--- Exercise data Enclosed Below ---

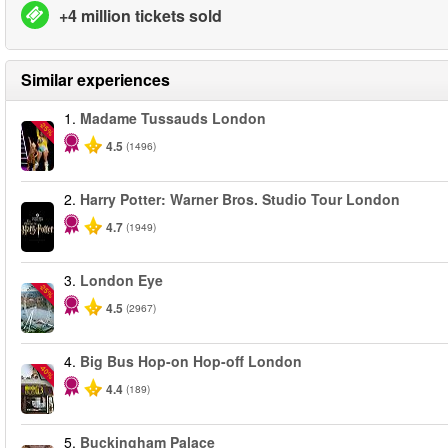
+4 million tickets sold
Similar experiences
1.
Madame Tussauds London
-25%
4.5
(1496)
2.
Harry Potter: Warner Bros. Studio Tour London
4.7
(1949)
3.
London Eye
-25%
4.5
(2967)
4.
Big Bus Hop-on Hop-off London
-40%
4.4
(189)
5.
Buckingham Palace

--- End of Enclosed Exercise data ---

__To do__. In your copy, repeat each record exactly and include no pictures.

__Answer space__.
+4 million tickets sold
Similar experiences
1.
Madame Tussauds London
-25%
4.5
(1496)
2.
Harry Potter: Warner Bros. Studio Tour London
4.7
(1949)
3.
London Eye
-25%
4.5
(2967)
4.
Big Bus Hop-on Hop-off London
-40%
4.4
(189)
5.
Buckingham Palace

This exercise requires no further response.